Electric cars and more cycle lanes in Government plan to 'save our planet'

Electric cars and more cycle lanes in Government plan to 'save our planet'
A Climate Change demonstration on South Mall in Cork City in March. Picture: Howard Crowdy

THE Government’s “bold and ambitious” climate action plan will nudge people and businesses to change behaviour, the Taoiseach has said.

Leo Varadkar said the plan represented a call to action in the fight to save the planet.

The Government published its plan to tackle climate breakdown yesterday, outlining how Ireland will reduce its overall carbon emissions by 20% by 2030 and become carbon-neutral by 2050.
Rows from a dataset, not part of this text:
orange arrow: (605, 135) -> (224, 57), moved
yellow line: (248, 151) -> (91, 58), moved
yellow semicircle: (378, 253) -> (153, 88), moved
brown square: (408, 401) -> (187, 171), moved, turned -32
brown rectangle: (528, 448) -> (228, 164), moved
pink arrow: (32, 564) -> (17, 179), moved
The plan includes more than 180 measures, including incentives to encourage people to switch from petrol and diesel vehicles to electric vehicles.
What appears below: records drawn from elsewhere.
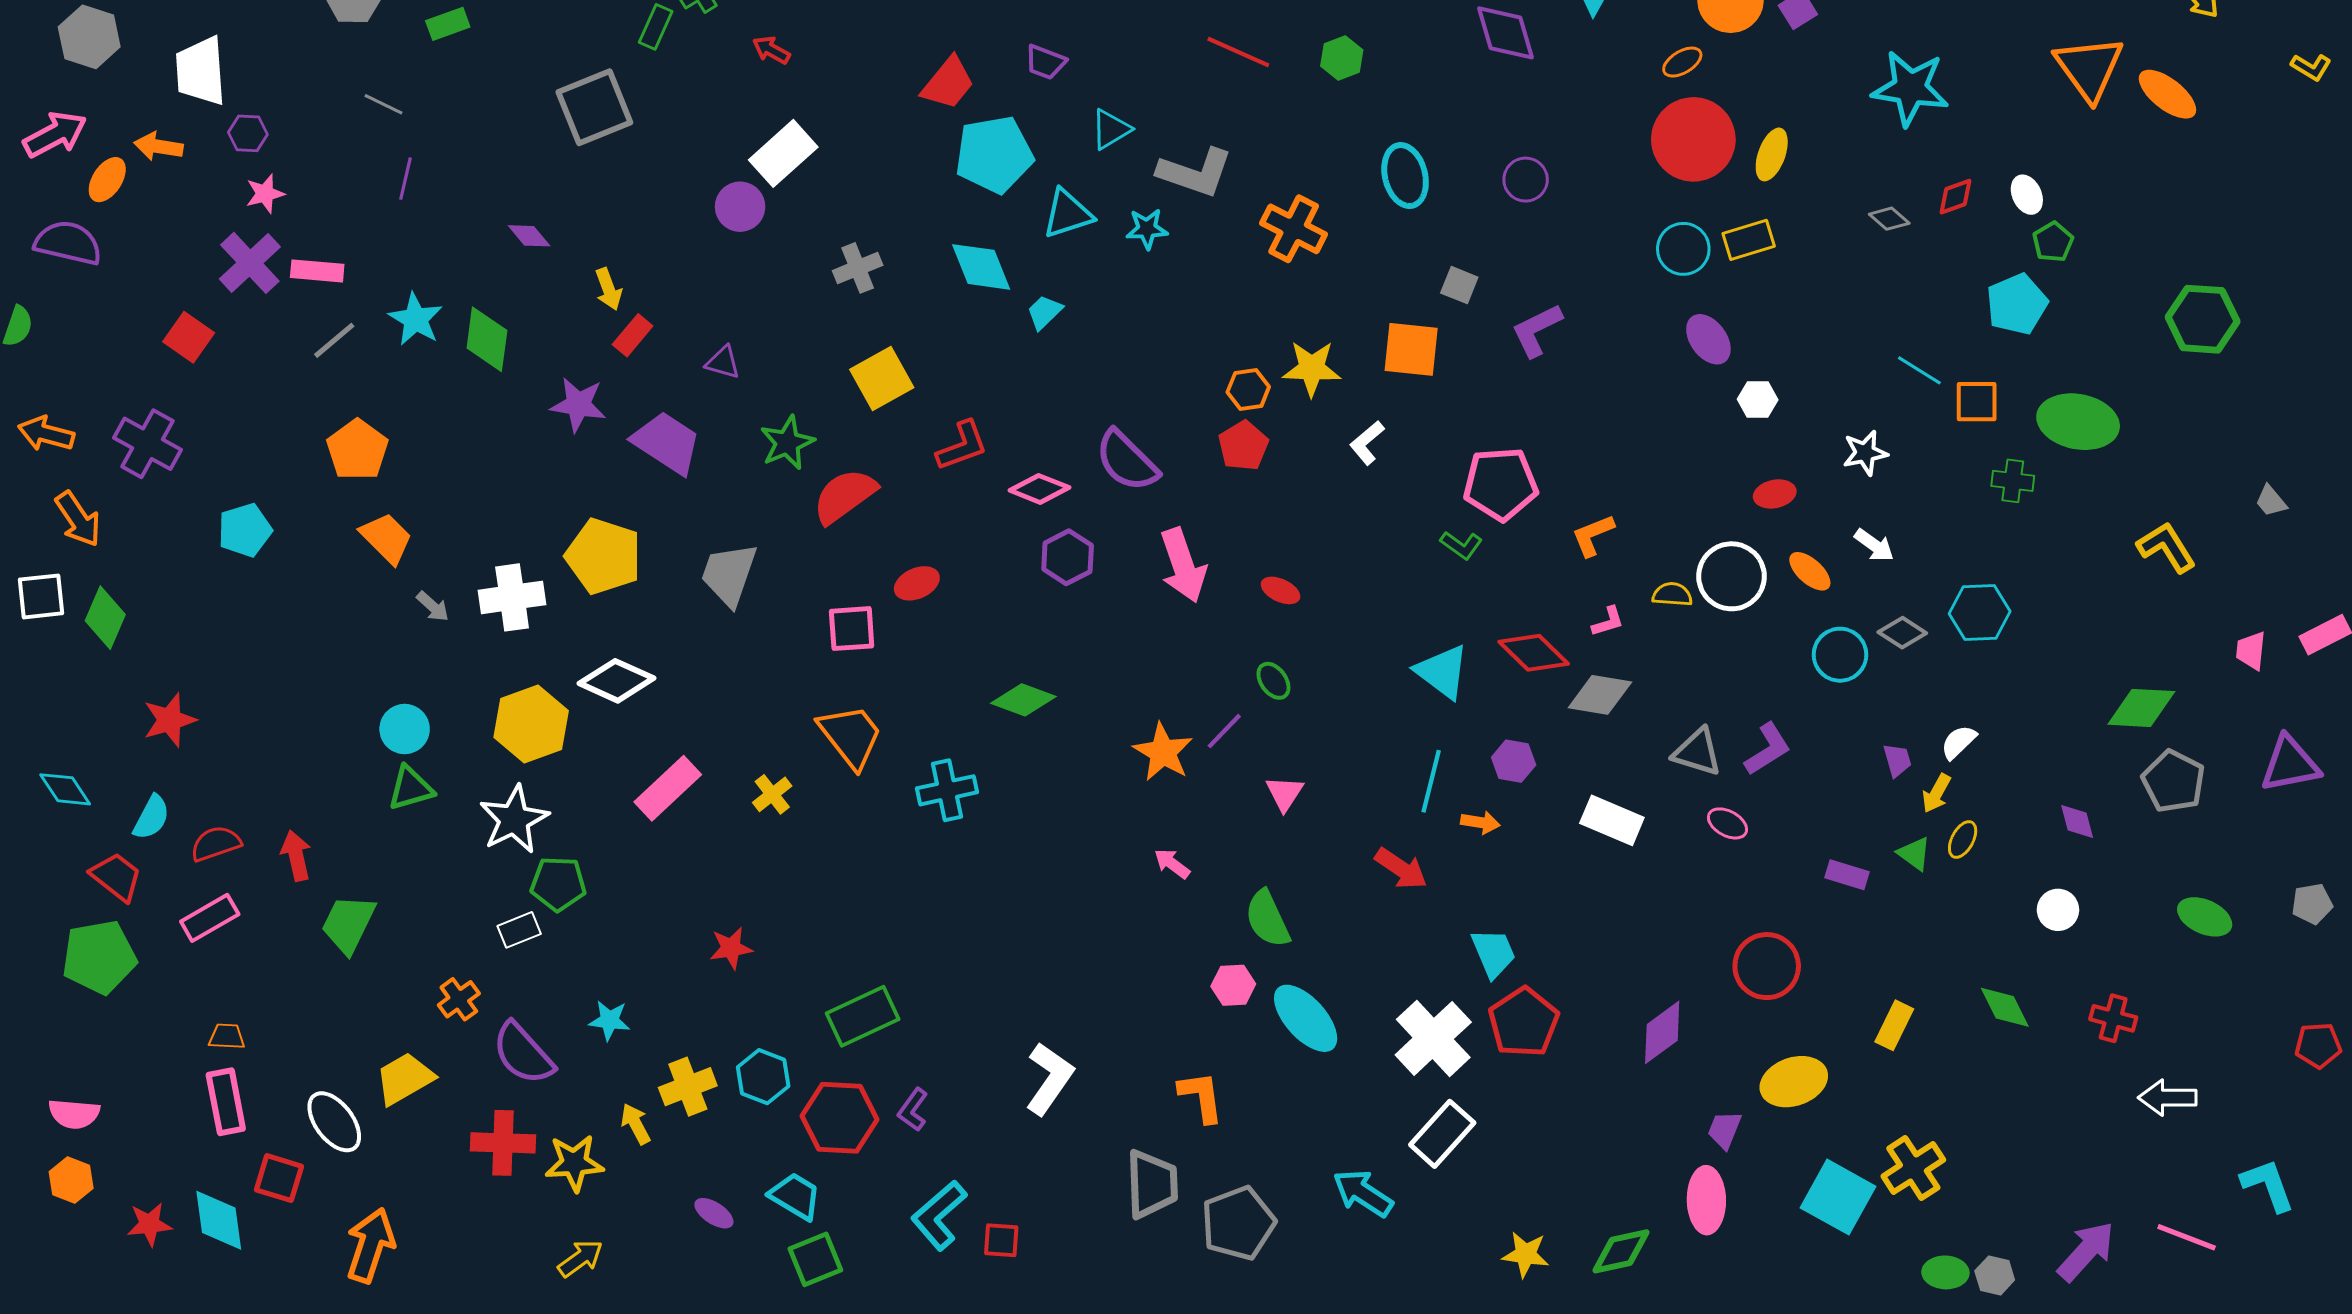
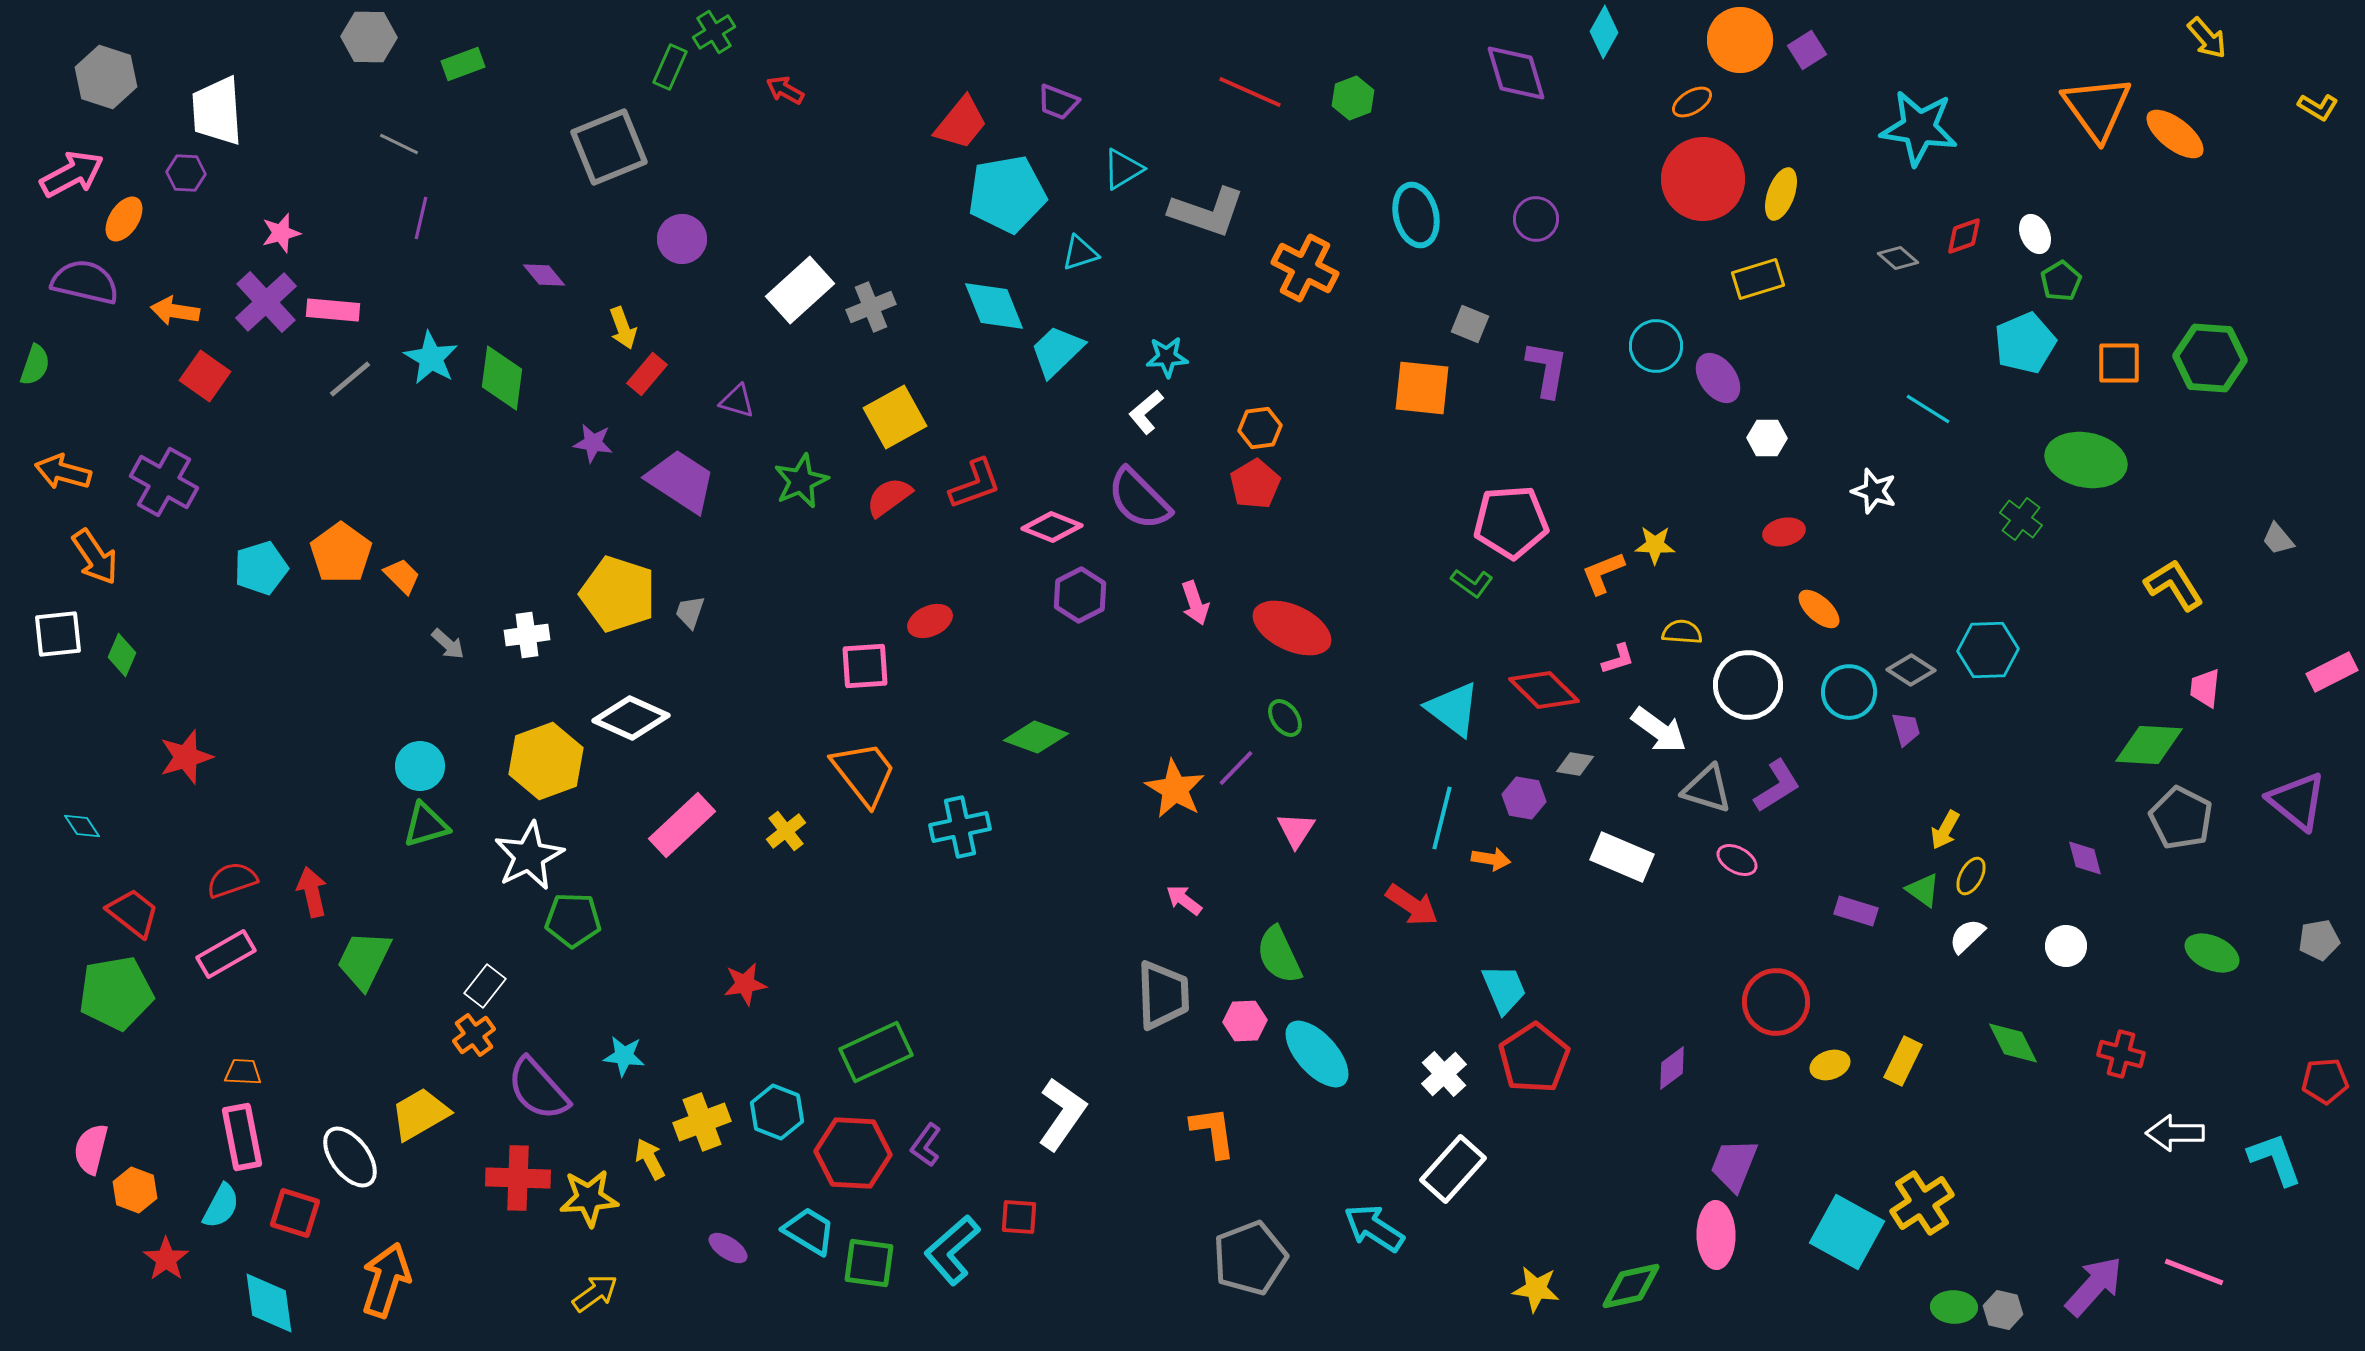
purple hexagon: (248, 133) -> (186, 173), moved
orange arrow: (158, 146) -> (175, 311), moved
white rectangle: (783, 153) -> (800, 290), moved
purple circle: (740, 207) -> (682, 239), moved
cyan triangle: (1068, 214) -> (1080, 253), size x0.7
cyan star: (1147, 229) -> (1167, 357), moved
cyan circle: (1683, 249) -> (1656, 346), moved
cyan trapezoid: (1044, 312) -> (1057, 351), size x1.5
purple L-shape: (1537, 330) -> (1547, 369), turned 126
yellow star: (1312, 368) -> (1655, 545), moved, size x0.7
orange square: (1977, 402) -> (2119, 363), moved
purple star: (578, 405) -> (593, 443), size x0.7
white L-shape: (1367, 443) -> (1146, 412), moved
orange pentagon: (357, 450) -> (341, 553), moved
white star: (1865, 453) -> (1874, 491), turned 30
green cross: (2013, 481) -> (2021, 519), turned 30
red semicircle: (845, 496) -> (889, 497), moved, size x0.7
orange trapezoid: (386, 538) -> (402, 576), size x0.7
white arrow: (1874, 545) -> (1659, 730), moved, size x1.4
pink arrow: (1183, 565) -> (1195, 603), size x0.6
gray trapezoid: (729, 574) -> (690, 612), moved, size x0.5
white circle: (1732, 576) -> (1748, 685), moved
red ellipse: (1280, 590) -> (1292, 628), size x2.0
white cross: (512, 597) -> (527, 635), size x0.7
green diamond: (105, 618) -> (122, 655), size x0.7
pink trapezoid: (2251, 651) -> (2205, 688), moved
gray diamond: (1600, 695) -> (1575, 764), moved, size x0.6
white semicircle: (1959, 742) -> (1967, 936), moved
purple trapezoid: (1897, 760) -> (1906, 729), moved
purple triangle: (2290, 764) -> (2297, 801), turned 50
cyan diamond: (65, 789) -> (82, 826), size x0.7
cyan semicircle: (151, 817) -> (221, 1206), moved
white rectangle: (519, 930) -> (485, 986), moved, turned -30
purple diamond: (1662, 1032) -> (1672, 1068), size x0.7
white cross: (1433, 1038) -> (1444, 1074), size x0.6
yellow ellipse: (1794, 1082) -> (1830, 1065), moved, size x0.6
pink semicircle: (74, 1114) -> (91, 1149), turned 99
purple trapezoid: (1724, 1130) -> (1734, 1165), size x1.4
orange hexagon: (71, 1180) -> (135, 1190), moved
gray trapezoid: (1152, 1184) -> (1163, 995), moved
cyan L-shape: (2268, 1185) -> (2275, 1159), moved
cyan diamond: (219, 1220) -> (269, 1303), moved
red star: (149, 1224) -> (166, 1259), turned -30
red square: (1001, 1240) -> (1019, 1217), moved
green square: (815, 1259) -> (869, 1263), moved, turned 30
A nationwide charging system for electric vehicles is to be set up and legislation would ban the sale of petrol and diesel cars from 2030.
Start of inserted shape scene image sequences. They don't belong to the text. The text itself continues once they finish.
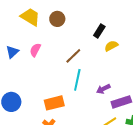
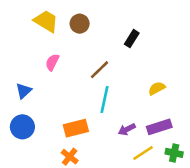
yellow semicircle: (111, 46) -> (157, 88), moved
blue triangle: (12, 52) -> (24, 91), moved
purple arrow: (103, 89) -> (127, 129), moved

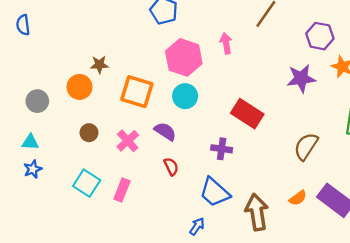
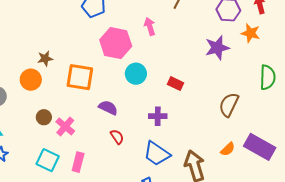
cyan circle: (185, 96) -> (136, 74), moved
red rectangle: (247, 114) -> (176, 84), size x0.6
pink cross: (128, 141) -> (65, 126), moved

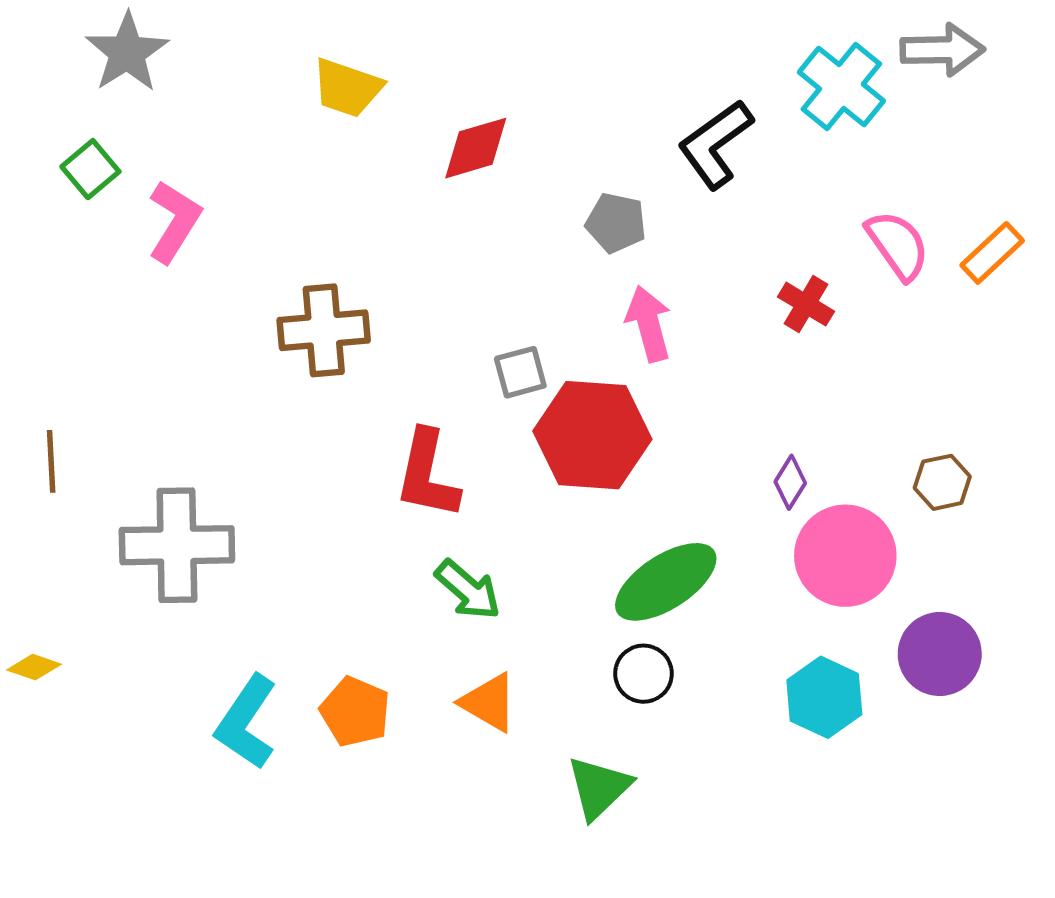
A retrofit programme for homes is also set to be implemented.

Mr Varadkar said: “This plan represents the sum of our hopes for the future. Our call to action in the fight to save our planet.”

The actions in the plan include:

:: Eliminate non-recyclable plastic and impose higher fees on the production of materials which are difficult to recycle;

:: Establish a microgeneration scheme, allowing homeowners to generate their own electricity and sell what they do not use back to the national grid;

:: Move to 70% renewable electricity by 2030; currently only 30% of Ireland’s electricity comes from renewable sources;

:: Bring 950,000 electric vehicles on to Irish roads, deliver a nationwide charging network, an electric vehicle scrappage scheme, and legislation to ban the sale of petrol/diesel cars from 2030;

:: Expand network of cycling paths and park and ride facilities;

:: Deliver a plan to retrofit 500,000 homes, with large groups of houses being retrofitted by the same contractor to reduce costs, smart finance, and easy pay-back.

However, Labour’s Cork East TD Sean Sherlock criticised aspects of the proposal, saying Fine Gael had abandoned the international goal of halting global warming at 1.5 degrees Celsius.

He said: “The Oireachtas committee on climate action endorsed the findings of the world’s leading international experts who said that all countries need to reduce their greenhouse gas emissions by 45% by 2030. For Ireland, that means reducing our emissions from 60 million tonnes at present to 33 million tonnes by 2030.

“If the overall target is anything less than reducing our carbon dioxide emissions to 33 million tonnes by 2030, the Government’s plan has fallen at the first hurdle.”